Beyond the PPM, various agreements related to the new business are created, which are designed to limit the investor’s involvement in management of the company and use of funds as possible within the framework of EB-5 immigration law. An operating agreement, or limited partnership agreement, may be dense and complex, and thus easily misunderstood. Further, the subscription agreement does not provide much information. Between all the legal documents drafted, the investor is likely to skim the document (likely not in his or her native language), but only focus on a couple of key portions. Because of this, the investor will place reliance upon the migration agent who is really representing the developer. If the developer is a fraud, he is counting on the migration agent to sweep questionable issues under the rug and focus on the highlights and aspects that might attract investors. This is because the fraudster is likely paying top dollar for a successful referral of an investor.
The economic analysis likely makes little to no sense to anyone not familiar with such documents, adding confusion, and by its complicated nature coupled with the complicated nature of the other documents, written in English, the investor is incentivized not to read the documents. Translation is incredibly expensive for what may be hundreds of pages of written words, and the translation would not control anyway.
Therefore, the marketing documents become the key to securing investors rather than the legally binding documents.
Because of this, those bent on doing wrong have the upper hand throughout the transaction. Motive, means and opportunity are all on the fraudster’s side. Further, the U.S. government does not have the power to control what the non-United States individuals are doing in a foreign country in relation to marketing, without banning transactions with them. Such draconian regulation is not warranted to combat a relatively small amount of fraud.

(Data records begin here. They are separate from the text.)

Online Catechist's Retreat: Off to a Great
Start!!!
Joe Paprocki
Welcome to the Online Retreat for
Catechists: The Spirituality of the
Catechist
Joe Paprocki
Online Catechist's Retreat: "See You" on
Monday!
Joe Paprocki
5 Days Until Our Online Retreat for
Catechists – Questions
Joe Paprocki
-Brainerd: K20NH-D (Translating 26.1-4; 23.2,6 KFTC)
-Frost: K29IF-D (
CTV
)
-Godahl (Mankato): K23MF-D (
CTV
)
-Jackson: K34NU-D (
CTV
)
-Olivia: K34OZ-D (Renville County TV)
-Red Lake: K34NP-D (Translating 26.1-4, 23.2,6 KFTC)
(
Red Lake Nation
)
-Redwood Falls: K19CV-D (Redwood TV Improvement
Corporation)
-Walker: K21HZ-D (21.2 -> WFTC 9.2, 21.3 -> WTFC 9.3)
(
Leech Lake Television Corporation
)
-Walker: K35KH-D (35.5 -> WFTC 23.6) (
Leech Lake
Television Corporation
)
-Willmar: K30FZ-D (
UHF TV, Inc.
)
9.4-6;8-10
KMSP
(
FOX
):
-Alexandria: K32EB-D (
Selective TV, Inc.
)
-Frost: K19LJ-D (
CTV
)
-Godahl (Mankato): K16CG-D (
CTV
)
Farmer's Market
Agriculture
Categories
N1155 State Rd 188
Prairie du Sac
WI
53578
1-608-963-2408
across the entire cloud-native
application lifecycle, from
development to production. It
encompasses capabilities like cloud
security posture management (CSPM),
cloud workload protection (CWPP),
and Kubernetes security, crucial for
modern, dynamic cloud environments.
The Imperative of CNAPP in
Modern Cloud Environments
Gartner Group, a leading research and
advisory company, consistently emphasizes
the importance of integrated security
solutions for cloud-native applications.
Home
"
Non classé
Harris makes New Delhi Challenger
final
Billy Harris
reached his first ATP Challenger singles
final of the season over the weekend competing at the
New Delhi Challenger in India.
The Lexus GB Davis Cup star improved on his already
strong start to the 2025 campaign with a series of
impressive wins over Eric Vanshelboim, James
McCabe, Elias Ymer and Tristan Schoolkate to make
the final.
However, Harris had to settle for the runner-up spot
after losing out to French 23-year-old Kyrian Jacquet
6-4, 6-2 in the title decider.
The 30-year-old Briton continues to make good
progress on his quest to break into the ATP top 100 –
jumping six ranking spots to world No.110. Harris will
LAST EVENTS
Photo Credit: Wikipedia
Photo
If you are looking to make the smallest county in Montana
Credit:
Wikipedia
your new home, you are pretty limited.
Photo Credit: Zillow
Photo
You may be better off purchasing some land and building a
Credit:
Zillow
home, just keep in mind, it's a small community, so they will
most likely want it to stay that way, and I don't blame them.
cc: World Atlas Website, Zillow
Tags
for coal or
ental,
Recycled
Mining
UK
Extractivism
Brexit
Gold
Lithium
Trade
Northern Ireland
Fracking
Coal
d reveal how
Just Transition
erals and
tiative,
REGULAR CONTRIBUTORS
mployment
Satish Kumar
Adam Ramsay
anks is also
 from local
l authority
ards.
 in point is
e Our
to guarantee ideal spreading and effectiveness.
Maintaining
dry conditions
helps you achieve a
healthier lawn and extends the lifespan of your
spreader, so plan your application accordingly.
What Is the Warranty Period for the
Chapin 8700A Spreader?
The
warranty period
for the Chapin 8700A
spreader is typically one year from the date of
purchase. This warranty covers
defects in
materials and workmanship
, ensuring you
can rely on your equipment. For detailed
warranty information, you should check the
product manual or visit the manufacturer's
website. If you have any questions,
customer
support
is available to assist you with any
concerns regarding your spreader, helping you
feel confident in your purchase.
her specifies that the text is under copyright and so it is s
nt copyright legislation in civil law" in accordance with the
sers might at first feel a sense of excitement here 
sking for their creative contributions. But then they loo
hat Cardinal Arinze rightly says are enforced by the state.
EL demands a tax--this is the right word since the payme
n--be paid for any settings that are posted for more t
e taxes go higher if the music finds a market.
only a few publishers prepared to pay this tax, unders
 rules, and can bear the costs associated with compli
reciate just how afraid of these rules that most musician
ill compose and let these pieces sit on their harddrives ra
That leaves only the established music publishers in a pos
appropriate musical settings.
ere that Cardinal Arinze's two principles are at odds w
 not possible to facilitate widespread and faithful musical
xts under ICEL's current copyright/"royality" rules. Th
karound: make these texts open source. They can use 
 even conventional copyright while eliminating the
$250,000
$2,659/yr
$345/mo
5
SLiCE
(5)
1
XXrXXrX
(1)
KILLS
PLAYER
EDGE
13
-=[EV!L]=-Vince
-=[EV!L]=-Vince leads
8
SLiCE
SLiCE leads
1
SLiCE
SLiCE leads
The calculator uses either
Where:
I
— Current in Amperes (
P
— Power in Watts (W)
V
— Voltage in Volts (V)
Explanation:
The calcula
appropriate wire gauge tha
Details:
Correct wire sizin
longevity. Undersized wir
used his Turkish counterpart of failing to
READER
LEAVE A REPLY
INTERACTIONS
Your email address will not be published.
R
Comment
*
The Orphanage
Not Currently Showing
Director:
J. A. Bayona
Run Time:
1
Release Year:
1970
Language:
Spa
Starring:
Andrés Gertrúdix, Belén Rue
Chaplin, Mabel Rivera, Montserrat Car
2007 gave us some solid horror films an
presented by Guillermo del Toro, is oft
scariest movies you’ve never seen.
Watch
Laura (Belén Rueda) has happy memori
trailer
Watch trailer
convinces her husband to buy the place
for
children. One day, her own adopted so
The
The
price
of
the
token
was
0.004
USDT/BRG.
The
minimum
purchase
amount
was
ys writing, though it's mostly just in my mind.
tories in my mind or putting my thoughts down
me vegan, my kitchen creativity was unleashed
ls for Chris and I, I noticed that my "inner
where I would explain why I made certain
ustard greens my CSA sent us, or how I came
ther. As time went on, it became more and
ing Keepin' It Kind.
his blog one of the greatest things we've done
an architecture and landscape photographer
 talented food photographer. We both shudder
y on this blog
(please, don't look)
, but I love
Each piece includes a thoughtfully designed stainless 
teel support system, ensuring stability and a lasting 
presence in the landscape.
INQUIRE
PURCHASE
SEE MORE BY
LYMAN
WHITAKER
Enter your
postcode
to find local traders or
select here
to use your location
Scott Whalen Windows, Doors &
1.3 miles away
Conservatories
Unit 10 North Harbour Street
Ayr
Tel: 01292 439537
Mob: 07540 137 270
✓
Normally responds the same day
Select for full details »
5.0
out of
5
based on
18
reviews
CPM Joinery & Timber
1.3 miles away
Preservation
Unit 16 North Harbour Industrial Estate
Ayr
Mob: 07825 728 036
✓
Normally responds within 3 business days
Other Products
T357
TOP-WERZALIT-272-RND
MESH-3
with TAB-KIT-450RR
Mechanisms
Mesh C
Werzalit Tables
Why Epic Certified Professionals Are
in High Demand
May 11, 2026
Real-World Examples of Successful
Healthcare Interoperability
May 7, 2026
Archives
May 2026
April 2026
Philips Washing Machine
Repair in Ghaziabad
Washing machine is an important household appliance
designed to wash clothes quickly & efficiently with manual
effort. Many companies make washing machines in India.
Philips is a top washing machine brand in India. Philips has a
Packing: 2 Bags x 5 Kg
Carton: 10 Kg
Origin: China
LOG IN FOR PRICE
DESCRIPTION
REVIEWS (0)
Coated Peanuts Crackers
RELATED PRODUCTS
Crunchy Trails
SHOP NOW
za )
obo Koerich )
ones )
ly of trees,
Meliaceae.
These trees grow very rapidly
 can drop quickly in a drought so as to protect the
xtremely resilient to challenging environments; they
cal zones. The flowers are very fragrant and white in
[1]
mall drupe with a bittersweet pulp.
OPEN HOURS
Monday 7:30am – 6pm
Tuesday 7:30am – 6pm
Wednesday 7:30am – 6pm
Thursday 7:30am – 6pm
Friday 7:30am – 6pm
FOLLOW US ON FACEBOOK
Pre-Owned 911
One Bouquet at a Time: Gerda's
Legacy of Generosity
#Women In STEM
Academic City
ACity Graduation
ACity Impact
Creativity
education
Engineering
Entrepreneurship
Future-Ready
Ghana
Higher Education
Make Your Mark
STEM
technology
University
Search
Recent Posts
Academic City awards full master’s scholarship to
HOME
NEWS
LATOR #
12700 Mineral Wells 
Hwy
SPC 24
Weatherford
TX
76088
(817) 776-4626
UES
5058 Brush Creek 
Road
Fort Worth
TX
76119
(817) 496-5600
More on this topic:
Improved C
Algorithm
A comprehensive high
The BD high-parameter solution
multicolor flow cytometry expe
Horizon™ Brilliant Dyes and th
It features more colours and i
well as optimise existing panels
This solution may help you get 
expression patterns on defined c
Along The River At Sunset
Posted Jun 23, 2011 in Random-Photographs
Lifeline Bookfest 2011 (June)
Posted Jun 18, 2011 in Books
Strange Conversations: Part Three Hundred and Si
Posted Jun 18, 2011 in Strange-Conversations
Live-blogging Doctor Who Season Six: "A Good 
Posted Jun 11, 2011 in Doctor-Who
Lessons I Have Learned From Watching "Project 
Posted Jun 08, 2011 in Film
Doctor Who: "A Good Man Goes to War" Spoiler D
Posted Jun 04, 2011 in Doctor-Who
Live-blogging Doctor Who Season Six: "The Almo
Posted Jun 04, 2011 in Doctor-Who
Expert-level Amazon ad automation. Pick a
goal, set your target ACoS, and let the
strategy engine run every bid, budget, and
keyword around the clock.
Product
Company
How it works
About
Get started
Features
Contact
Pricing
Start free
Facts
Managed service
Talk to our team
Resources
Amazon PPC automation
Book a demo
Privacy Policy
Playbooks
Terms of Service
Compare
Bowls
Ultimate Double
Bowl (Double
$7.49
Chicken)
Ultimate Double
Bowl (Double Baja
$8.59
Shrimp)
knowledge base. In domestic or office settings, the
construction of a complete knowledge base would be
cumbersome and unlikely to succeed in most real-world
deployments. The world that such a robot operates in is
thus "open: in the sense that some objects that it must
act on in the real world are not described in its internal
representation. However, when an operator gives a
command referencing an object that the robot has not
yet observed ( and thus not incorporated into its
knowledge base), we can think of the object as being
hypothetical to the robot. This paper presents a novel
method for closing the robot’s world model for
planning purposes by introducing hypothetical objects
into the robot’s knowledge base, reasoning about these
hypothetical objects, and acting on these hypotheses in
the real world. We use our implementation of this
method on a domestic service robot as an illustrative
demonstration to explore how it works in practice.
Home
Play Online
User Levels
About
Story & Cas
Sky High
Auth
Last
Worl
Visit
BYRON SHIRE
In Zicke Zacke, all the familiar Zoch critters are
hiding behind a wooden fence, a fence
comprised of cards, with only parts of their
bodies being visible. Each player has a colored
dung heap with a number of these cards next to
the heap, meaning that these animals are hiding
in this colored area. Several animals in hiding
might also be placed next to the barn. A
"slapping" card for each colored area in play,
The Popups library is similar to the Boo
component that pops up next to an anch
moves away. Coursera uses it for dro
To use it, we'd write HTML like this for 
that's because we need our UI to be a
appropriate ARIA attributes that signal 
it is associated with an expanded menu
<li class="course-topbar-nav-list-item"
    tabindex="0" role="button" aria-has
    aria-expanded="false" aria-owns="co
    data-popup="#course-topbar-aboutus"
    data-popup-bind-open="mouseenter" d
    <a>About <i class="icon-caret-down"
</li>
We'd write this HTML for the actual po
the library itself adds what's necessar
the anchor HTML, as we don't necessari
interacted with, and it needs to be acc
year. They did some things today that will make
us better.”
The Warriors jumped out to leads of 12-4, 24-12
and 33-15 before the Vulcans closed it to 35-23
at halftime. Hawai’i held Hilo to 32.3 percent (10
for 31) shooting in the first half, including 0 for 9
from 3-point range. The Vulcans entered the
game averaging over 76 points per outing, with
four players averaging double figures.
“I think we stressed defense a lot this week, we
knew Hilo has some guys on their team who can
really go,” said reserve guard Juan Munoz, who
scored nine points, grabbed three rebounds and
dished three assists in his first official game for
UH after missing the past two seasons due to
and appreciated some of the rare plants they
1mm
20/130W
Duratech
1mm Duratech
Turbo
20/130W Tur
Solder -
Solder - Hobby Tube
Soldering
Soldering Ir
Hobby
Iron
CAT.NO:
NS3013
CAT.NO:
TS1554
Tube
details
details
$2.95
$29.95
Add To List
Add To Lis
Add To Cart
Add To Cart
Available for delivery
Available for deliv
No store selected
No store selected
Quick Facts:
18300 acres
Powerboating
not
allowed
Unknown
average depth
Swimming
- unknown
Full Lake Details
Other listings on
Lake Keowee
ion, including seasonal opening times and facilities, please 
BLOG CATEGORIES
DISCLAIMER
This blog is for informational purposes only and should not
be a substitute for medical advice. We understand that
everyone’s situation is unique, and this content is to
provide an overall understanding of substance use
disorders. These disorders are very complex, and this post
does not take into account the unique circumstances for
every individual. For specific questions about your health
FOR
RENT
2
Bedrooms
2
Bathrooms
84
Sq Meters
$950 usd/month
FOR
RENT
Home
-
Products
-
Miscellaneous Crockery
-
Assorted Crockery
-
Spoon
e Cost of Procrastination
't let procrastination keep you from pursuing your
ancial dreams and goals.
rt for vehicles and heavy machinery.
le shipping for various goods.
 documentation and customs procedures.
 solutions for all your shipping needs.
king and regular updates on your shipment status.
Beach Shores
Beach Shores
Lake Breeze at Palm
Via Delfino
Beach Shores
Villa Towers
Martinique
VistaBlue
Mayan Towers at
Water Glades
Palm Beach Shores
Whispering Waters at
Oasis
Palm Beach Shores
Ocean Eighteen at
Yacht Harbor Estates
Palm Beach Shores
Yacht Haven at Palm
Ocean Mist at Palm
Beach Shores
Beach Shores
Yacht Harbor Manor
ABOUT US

2. Market Conditions and Behaviors
A part of the opportunity for those bent on fraud is the market conditions in China, the largest consumer of EB-5 Visas. As indicated above, the investor is not at fault for being defrauded, but typically, the investor does not avail himself or herself of the protections available for one reason or another.
Generally, neither migration agents nor investors use due diligence firms in the United States to conduct even rudimentary due diligence on a project.
Investors limit the involvement of United States attorneys in the transaction, thus receiving less bang for their buck. They do not make efficient use of the attorneys who are best positioned to protect the investors’ interests.
The compensation structure discourages comprehensive due diligence, as plausible deniability is valued by those who have access to the investors.
Demand in the market far outstrips availability, tilting the balance of power in favor of the developer and against the investor, and increasing the desirability of flashy projects in interesting locations.